The resolution algorithm consults a set of bindings -- declarative rules in the OpenClaw configuration that map channel/account/peer/guild/team patterns to agent IDs. Each binding specifies a match block that constrains when it applies, and an agentId that identifies the target agent. The algorithm evaluates bindings in a strict specificity order: peer-level bindings (exact chat/group match) are checked first, followed by parent-peer bindings (thread inheritance), guild-level, team-level, account-level, wildcard-account (channel-level), and finally a default fallback.
Once an agent is selected, the algorithm derives a session key -- a hierarchical string that encodes the agent ID, channel, account, peer kind (dm/group/channel), and peer ID. The session key is the primary index into the session store and determines conversation isolation. A companion main session key provides a collapse point for direct-message sessions when the configuration uses "main" DM scope (the default), allowing a single conversation thread across channels for the same agent.
Usage
Apply this principle whenever:
- Adding new binding types or match criteria (e.g., matching on sender attributes).
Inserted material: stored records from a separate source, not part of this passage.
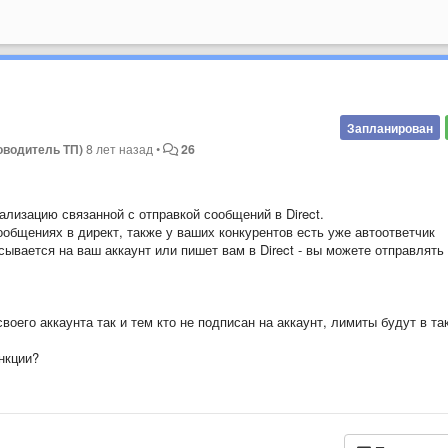
Запланирован
ководитель ТП)
8 лет назад
•
26
ализацию связанной с отправкой сообщений в Direct.
общениях в директ, также у ваших конкурентов есть уже автоответчик
сывается на ваш аккаунт или пишет вам в Direct - вы можете отправлять
оего аккаунта так и тем кто не подписан на аккаунт, лимиты будут в та
нкции?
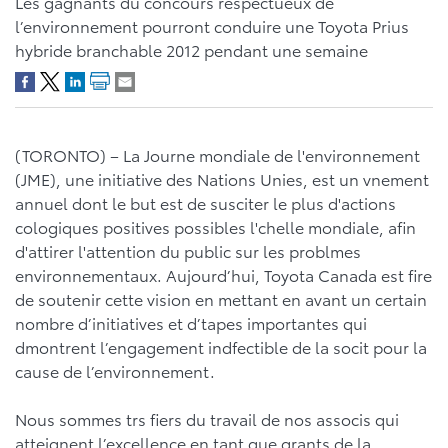
Les gagnants du concours respectueux de
l’environnement pourront conduire une Toyota Prius
hybride branchable 2012 pendant une semaine
(TORONTO) – La Journe mondiale de l'environnement
(JME), une initiative des Nations Unies, est un vnement
annuel dont le but est de susciter le plus d'actions
cologiques positives possibles l'chelle mondiale, afin
d'attirer l'attention du public sur les problmes
environnementaux. Aujourd’hui, Toyota Canada est fire
de soutenir cette vision en mettant en avant un certain
nombre d’initiatives et d’tapes importantes qui
dmontrent l’engagement indfectible de la socit pour la
cause de l’environnement.
Nous sommes trs fiers du travail de nos associs qui
atteignent l’excellence en tant que grants de la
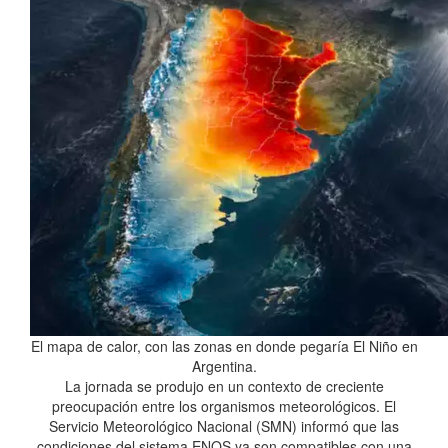
El mapa de calor, con las zonas en donde pegaría El Niño en
Argentina.
La jornada se produjo en un contexto de creciente
preocupación entre los organismos meteorológicos. El
Servicio Meteorológico Nacional (SMN) informó que las
condiciones del sistema ENOS ya son compatibles con una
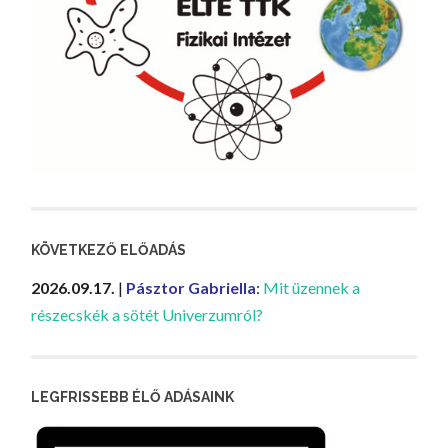
KÖVETKEZŐ ELŐADÁS
2026.09.17.
|
Pásztor Gabriella
:
Mit üzennek a
részecskék a sötét Univerzumról?
LEGFRISSEBB ÉLŐ ADÁSAINK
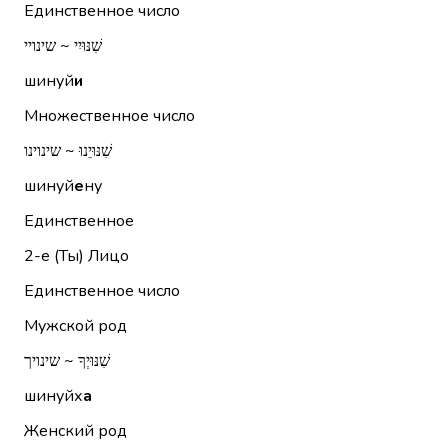
Единственное число
שִׁנּוּיִי ~ שינויי
шинуй
и
Множественное число
שִׁנּוּיֵנוּ ~ שינוינו
шинуй
е
ну
Единственное
2-е (Ты)
Лицо
Единственное число
Мужской род
שִׁנּוּיְךָ ~ שינויך
шинуйх
а
Женский род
- Modifying session key derivation (e.g., new DM scope modes or identity linking).
- Debugging why a message routes to an unexpected agent -- trace the binding evaluation order.
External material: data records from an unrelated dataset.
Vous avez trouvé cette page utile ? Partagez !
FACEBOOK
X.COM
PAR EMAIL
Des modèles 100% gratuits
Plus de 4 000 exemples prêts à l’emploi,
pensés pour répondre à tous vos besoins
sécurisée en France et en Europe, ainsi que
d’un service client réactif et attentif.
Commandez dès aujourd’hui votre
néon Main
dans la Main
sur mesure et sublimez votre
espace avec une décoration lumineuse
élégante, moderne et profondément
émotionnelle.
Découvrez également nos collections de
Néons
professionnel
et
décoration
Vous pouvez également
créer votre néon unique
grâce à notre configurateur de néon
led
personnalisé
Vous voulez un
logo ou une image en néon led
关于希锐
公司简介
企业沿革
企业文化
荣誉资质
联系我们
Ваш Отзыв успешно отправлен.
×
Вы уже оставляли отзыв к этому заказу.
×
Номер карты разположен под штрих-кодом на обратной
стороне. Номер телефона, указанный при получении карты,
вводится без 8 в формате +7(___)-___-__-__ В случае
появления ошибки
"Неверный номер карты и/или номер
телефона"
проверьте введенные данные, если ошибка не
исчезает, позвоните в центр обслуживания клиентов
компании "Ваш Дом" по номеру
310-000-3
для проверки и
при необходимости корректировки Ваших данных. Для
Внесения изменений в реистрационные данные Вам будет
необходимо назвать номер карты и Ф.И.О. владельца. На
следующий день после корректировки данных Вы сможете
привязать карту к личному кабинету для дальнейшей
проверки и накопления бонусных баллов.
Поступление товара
- Extending thread/topic support for a new channel -- ensure parent-peer inheritance works correctly.
Theoretical Basis
The resolution algorithm implements a specificity cascade, analogous to CSS selector specificity or firewall rule evaluation. Rules are evaluated from most specific to least specific, and the first match wins:
- Peer binding -- matches an exact peer (chat ID + kind). Highest specificity.
- Parent peer binding -- matches the parent of a thread/topic. Enables thread inheritance without per-thread bindings.
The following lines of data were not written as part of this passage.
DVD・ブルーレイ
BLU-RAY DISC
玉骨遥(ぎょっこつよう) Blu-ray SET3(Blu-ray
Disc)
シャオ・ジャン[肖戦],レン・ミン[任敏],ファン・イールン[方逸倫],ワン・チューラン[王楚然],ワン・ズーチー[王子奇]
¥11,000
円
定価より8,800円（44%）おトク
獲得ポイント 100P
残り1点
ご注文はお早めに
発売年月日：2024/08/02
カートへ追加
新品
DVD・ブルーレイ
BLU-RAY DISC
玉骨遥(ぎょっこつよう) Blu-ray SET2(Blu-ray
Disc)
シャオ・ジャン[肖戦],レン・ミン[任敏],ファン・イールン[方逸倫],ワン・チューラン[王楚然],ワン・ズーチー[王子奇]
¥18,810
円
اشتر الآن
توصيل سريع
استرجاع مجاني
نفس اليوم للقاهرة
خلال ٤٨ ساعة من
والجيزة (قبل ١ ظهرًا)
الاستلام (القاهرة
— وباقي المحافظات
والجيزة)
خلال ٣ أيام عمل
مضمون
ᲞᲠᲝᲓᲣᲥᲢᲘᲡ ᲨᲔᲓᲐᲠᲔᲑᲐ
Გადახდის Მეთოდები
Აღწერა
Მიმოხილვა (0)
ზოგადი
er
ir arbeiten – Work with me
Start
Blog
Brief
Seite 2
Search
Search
- Guild binding -- matches a Discord guild ID (or equivalent organizational unit).
- Team binding -- matches a Slack team ID (or equivalent workspace unit).
- Account binding -- matches a specific provider account (multi-account setups).
- Channel binding -- matches a channel with a wildcard (
*) account. Lowest explicit specificity. - Default -- falls back to the default agent from configuration. Lowest specificity overall.
The session key derivation follows a hierarchical namespace pattern:
agent:{agentId}:{channel}:{peerKind}:{peerId}
DM scope modes (main, per-peer, per-channel-peer, per-account-channel-peer) control how much of this hierarchy is used, trading conversation isolation for cross-channel continuity. Identity links allow multiple peer IDs (e.g., same user on different channels) to collapse into a single session.
All tokens are normalized (lowercased, trimmed) before comparison and key construction to ensure deterministic matching regardless of casing differences between channel adapters.